◆ Text excerpt ◆
A little background: we added a third baby to our family in March of 2025, and she’s been an absolute joy. Classic third-child energy: goofy, easygoing, a great sleeper, and generally delighted to just be along for the chaos.

All good, right?

Well, not exactly. In January, my husband took a promotion and moved from shift work into regular 9–5 office hours. Which sounds great on paper. And in many ways, it is. He’s safer. He’s home every night. He’s no longer facing the dangers of his firefighting job, and for that I am deeply grateful.

But it’s also meant that I no longer have a co-parent around on random Tuesday mornings or afternoons. So now, every weekday, it’s basically me and the three kids against the world from 6:00am to 5:30pm.

I’m juggling the morning clothing battles, school drop-offs, snacks, meltdowns, forgotten water bottles, after-school chaos… all while trying to get myself to the studio so I can rip off my “trying not to lose my shit mom” hat and throw on my “cool, calm, grounded yoga teacher” hat.

◆ Requirements ◆
A. In the text about juggling three kids and a job, which things does the narrator say she is juggling every weekday before getting to the studio?
B. Could you write the next part of the text about juggling three kids and teaching yoga, picking up after its last sentence?
These items were taken from a separate source.

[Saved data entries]

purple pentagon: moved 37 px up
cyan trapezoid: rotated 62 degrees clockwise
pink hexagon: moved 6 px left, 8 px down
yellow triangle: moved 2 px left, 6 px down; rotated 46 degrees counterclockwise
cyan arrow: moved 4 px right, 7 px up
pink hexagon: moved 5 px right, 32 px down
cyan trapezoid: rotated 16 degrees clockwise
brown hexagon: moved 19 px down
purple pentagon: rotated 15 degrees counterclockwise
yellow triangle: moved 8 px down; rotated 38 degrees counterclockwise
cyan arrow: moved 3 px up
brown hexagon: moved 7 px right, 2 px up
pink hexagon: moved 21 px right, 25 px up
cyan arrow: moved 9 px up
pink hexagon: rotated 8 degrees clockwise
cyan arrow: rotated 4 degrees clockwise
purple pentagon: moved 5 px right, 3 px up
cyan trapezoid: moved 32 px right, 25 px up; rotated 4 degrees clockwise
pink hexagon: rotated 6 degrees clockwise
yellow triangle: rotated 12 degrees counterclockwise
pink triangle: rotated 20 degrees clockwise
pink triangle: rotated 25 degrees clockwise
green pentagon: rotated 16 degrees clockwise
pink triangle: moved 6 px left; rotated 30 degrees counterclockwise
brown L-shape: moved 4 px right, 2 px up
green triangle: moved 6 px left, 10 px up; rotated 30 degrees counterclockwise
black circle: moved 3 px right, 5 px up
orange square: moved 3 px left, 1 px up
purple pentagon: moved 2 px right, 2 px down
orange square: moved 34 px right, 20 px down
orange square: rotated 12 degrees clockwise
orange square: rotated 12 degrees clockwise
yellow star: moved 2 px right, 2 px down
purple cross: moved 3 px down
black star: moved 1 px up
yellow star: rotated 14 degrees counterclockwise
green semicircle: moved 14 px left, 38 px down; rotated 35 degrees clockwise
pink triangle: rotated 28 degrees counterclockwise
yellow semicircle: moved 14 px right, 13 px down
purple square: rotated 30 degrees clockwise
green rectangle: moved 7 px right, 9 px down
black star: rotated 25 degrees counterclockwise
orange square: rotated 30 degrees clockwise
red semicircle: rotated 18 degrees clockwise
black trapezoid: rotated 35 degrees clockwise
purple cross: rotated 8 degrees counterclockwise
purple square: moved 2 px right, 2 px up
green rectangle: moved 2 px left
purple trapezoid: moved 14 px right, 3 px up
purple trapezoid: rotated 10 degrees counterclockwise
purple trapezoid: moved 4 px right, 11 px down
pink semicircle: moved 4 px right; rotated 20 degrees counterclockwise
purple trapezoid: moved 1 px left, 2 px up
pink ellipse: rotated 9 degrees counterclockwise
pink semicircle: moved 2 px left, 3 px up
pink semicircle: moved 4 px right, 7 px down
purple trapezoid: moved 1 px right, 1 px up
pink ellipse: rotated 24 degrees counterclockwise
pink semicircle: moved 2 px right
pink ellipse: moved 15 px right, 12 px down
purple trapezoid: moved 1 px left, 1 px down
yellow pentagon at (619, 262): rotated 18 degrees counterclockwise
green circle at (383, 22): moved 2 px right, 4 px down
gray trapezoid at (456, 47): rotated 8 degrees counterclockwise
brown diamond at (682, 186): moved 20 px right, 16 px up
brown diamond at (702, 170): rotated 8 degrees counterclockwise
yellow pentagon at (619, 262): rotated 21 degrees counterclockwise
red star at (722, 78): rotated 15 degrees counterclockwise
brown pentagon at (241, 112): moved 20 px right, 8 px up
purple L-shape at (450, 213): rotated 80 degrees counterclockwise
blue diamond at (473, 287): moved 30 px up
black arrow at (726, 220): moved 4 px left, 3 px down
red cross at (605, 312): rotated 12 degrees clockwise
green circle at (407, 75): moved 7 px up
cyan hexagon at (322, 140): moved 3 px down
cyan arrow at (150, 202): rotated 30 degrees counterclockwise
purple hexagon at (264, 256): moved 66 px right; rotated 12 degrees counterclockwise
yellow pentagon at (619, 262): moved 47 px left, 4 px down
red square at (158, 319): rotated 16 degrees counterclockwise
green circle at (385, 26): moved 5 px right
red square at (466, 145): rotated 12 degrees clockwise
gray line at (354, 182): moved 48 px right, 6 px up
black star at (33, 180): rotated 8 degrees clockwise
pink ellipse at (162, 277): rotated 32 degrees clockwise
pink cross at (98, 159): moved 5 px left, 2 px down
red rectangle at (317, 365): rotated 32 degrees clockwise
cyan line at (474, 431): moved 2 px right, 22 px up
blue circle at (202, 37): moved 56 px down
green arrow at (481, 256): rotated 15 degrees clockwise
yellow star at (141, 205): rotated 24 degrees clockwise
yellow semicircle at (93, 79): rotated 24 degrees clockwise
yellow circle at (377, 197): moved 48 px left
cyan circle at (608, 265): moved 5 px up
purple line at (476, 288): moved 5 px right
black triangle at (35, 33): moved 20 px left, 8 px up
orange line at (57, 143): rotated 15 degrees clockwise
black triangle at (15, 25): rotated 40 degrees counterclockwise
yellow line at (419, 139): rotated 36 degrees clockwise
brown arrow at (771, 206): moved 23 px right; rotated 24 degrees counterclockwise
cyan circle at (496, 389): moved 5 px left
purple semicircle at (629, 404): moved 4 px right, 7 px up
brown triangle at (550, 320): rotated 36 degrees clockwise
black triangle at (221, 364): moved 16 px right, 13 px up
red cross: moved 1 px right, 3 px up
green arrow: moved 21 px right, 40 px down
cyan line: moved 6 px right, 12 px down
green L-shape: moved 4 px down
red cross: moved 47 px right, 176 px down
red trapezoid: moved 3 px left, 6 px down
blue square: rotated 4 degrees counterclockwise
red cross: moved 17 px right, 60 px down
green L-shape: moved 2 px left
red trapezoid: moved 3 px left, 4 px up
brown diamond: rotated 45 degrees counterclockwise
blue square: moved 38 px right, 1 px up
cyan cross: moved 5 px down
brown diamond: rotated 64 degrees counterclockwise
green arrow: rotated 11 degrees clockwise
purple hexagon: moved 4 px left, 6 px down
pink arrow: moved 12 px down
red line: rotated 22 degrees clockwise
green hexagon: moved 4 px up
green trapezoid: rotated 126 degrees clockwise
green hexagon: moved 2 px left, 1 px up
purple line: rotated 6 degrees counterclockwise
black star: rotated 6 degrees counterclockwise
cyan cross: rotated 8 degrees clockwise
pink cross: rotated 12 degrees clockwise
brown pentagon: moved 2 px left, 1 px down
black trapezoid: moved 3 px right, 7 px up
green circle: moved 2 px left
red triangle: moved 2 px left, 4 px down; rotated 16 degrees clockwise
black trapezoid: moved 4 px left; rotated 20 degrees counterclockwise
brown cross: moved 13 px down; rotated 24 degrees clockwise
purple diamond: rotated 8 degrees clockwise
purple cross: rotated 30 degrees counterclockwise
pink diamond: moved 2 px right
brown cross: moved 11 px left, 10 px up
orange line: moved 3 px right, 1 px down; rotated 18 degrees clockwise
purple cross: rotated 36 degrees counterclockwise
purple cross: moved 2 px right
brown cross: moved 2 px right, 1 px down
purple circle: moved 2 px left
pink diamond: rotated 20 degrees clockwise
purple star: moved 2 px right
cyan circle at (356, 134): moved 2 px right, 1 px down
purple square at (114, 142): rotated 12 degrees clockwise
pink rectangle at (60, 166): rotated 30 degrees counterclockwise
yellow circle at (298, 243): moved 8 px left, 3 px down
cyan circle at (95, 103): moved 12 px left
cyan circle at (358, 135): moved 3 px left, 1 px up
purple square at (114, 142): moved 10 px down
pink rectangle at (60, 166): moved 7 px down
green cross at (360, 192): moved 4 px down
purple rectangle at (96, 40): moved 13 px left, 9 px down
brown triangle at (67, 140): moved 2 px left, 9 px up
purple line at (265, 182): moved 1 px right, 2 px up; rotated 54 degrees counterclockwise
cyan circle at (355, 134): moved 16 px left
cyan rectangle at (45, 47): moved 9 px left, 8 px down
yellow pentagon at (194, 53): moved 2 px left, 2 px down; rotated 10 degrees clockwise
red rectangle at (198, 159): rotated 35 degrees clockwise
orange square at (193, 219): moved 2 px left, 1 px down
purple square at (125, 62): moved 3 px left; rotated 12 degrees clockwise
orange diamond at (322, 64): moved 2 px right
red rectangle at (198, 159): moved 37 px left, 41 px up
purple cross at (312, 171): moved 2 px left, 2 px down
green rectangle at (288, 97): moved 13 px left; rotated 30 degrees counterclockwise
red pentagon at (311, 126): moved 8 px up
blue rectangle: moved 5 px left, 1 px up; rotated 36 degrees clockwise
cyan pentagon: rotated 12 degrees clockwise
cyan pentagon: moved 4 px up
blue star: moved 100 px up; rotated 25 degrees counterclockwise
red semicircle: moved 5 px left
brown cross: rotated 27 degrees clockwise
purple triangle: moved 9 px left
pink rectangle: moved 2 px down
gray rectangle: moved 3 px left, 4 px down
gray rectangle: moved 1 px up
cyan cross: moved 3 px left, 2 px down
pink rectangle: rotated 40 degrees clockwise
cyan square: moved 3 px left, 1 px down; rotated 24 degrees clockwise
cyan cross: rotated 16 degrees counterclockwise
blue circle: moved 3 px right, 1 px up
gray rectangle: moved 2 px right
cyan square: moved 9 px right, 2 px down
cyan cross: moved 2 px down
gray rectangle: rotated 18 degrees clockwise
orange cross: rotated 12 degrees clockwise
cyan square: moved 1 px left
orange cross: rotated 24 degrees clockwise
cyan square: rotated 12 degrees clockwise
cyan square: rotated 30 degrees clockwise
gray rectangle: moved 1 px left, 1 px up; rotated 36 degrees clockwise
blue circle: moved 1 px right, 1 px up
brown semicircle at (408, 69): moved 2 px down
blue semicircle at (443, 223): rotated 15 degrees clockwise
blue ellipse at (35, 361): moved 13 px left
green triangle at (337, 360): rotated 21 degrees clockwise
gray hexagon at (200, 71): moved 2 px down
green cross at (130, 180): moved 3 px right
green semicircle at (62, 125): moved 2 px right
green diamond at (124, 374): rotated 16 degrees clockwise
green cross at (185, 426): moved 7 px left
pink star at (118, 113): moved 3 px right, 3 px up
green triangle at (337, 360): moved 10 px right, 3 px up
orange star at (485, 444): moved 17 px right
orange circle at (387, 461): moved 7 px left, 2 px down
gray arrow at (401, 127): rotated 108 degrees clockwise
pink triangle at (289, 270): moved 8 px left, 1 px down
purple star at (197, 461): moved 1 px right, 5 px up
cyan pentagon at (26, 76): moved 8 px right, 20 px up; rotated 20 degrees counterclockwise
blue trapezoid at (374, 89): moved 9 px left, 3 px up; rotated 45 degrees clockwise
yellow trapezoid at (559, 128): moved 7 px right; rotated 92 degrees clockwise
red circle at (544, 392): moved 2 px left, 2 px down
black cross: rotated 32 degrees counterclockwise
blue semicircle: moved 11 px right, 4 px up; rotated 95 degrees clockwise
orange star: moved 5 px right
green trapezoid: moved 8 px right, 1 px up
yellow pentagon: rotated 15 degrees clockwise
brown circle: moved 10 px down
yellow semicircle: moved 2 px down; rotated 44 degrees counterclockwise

◆ Task-by-task outputs ◆
A.
- Morning clothing battles
- School drop-offs
- Snacks
- Meltdowns
- Forgotten water bottles
- After-school chaos

B.
Talk about imposter syndrome.

And listen, I know so many of you incredible moms have been doing this for years. I have so much respect for you, really. How do you do it!? I’m not used to this level of solo parenting! I’m used to having a true 50/50 partner physically in the trenches with me during most days.

And honestly? I’ve been struggling BIG TIME to adjust.

Overwhelm has become the feeling I know best lately.

I get home from school pickup to three lunch kits needing to be unpacked, cleaned, and repacked. A mountain of laundry waiting for me. A dog that still hasn’t been walked. Dinner needing to be prepped. A floor so far beyond needing a vacuum that I honestly start wondering if we should just burn the house down and start fresh. And somehow, I’m expected to tackle all of this with a poopy baby on my hip.

Overwhelm.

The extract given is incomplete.